La décision de BYD d’implanter une usine en Hongrie — à Szeged — n’était pas une réponse aux droits de douane européens. Elle était là avant. Ce détail de calendrier dit beaucoup sur la nature de la stratégie de BYD en Europe : pas réactive, mais structurellement longue.
Ce que les tarifs changent et ce qu’ils ne changent pas
L’Union européenne a imposé des droits compensatoires sur les véhicules électriques chinois en 2024, avec des taux qui, ajoutés aux droits existants, peuvent atteindre 35 à 48% selon les constructeurs. BYD s’en sort avec l’un des taux les plus bas du lot — autour de 17% — mais c’est suffisant pour rendre difficile une stratégie purement d’exportation depuis la Chine.
C’est là qu’entre en jeu l’usine hongroise. Un véhicule assemblé en Europe contourne les droits à l’importation. Et la Hongrie, avec ses liens économiques particuliers avec Pékin, un coût de main-d’œuvre compétitif dans l’Union, et une infrastructure logistique adaptée, s’est présentée comme le choix évident.
Ce n’est pas anodin : BYD rejoint en Hongrie une liste d’industriels qui y ont choisi leur implantation européenne (CATL, Samsung SDI pour les batteries, Volkswagen pour ses lignes de production). La Hongrie est devenue un hub de la chaîne de valeur automobile électrique européenne par défaut.
La question des matériaux et de la dépendance
Le vrai défi de BYD en Europe n’est pas commercial — c’est l’approvisionnement. BYD s’appuie massivement sur des matériaux et composants fournis par son propre écosystème de fournisseurs chinois, intégré verticalement. La société produit ses propres batteries (LFP, au lithium-fer-phosphate), ses propres semi-conducteurs, et une grande partie de ses pièces mécaniques.

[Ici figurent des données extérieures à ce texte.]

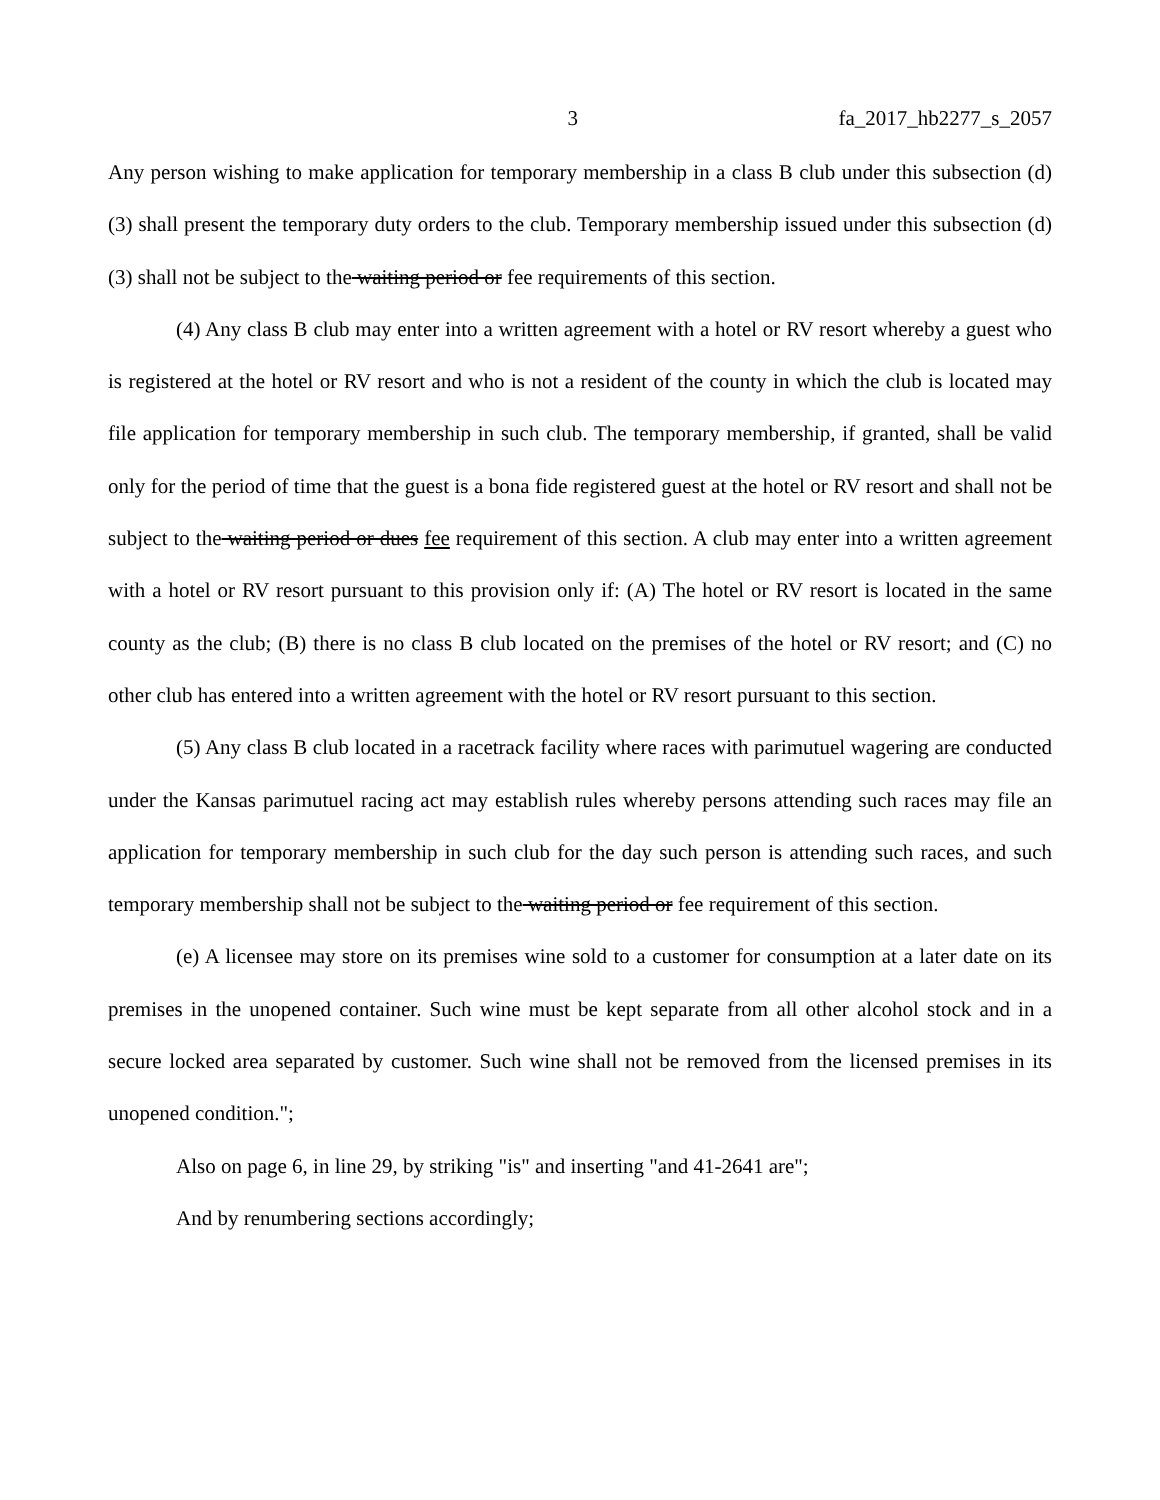3 fa_2017_hb2277_s_2057
Any person wishing to make application for temporary membership in a class B club under this subsection (d)(3) shall present the temporary duty orders to the club. Temporary membership issued under this subsection (d)(3) shall not be subject to the waiting period or fee requirements of this section.
(4) Any class B club may enter into a written agreement with a hotel or RV resort whereby a guest who is registered at the hotel or RV resort and who is not a resident of the county in which the club is located may file application for temporary membership in such club. The temporary membership, if granted, shall be valid only for the period of time that the guest is a bona fide registered guest at the hotel or RV resort and shall not be subject to the waiting period or dues fee requirement of this section. A club may enter into a written agreement with a hotel or RV resort pursuant to this provision only if: (A) The hotel or RV resort is located in the same county as the club; (B) there is no class B club located on the premises of the hotel or RV resort; and (C) no other club has entered into a written agreement with the hotel or RV resort pursuant to this section.
(5) Any class B club located in a racetrack facility where races with parimutuel wagering are conducted under the Kansas parimutuel racing act may establish rules whereby persons attending such races may file an application for temporary membership in such club for the day such person is attending such races, and such temporary membership shall not be subject to the waiting period or fee requirement of this section.
(e) A licensee may store on its premises wine sold to a customer for consumption at a later date on its premises in the unopened container. Such wine must be kept separate from all other alcohol stock and in a secure locked area separated by customer. Such wine shall not be removed from the licensed premises in its unopened condition.";
Also on page 6, in line 29, by striking "is" and inserting "and 41-2641 are";
And by renumbering sections accordingly;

En localisant la production en Europe, BYD doit reconfigurer partiellement cette chaîne. Soit en rapatriant des fournisseurs, soit en trouvant des équivalents européens, soit en maintenant les importations de composants — ce qui est autorisé mais soulève d’autres questions réglementaires.
C’est un défi d’ingénierie organisationnelle autant que d’ingénierie industrielle.
Le positionnement produit : entre accessible et aspirationnel
BYD ne cherche pas uniquement le bas de marché. Le Seal, la Seagull (non commercialisée telle quelle en Europe), l’Atto 3 — la gamme couvre plusieurs segments. Et Yangwang, la marque ultra-premium du groupe, signale une ambition plus haute encore.
En Europe, le défi de BYD est de prix : ses voitures sont compétitives par rapport aux équivalents locaux, mais pas aussi agressivement positionnées que dans d’autres marchés. Le consommateur européen reste difficile à convaincre par le seul rapport qualité-prix.
La marque doit construire une réputation. Et ça, ça ne se fait pas en quelques trimestres.
La variable géopolitique
L’Europe de 2026 est un terrain plus complexe pour un constructeur chinois qu’il y a cinq ans. Les débats autour de la cybersécurité, de l’accès aux données, et plus généralement de la dépendance technologique vis-à-vis de la Chine, créent un environnement dans lequel l’appartenance à BYD est elle-même un sujet politique dans certains marchés.
Ce n’est pas insurmontable. Mais c’est un facteur que Toyota ou Volkswagen n’ont pas à gérer.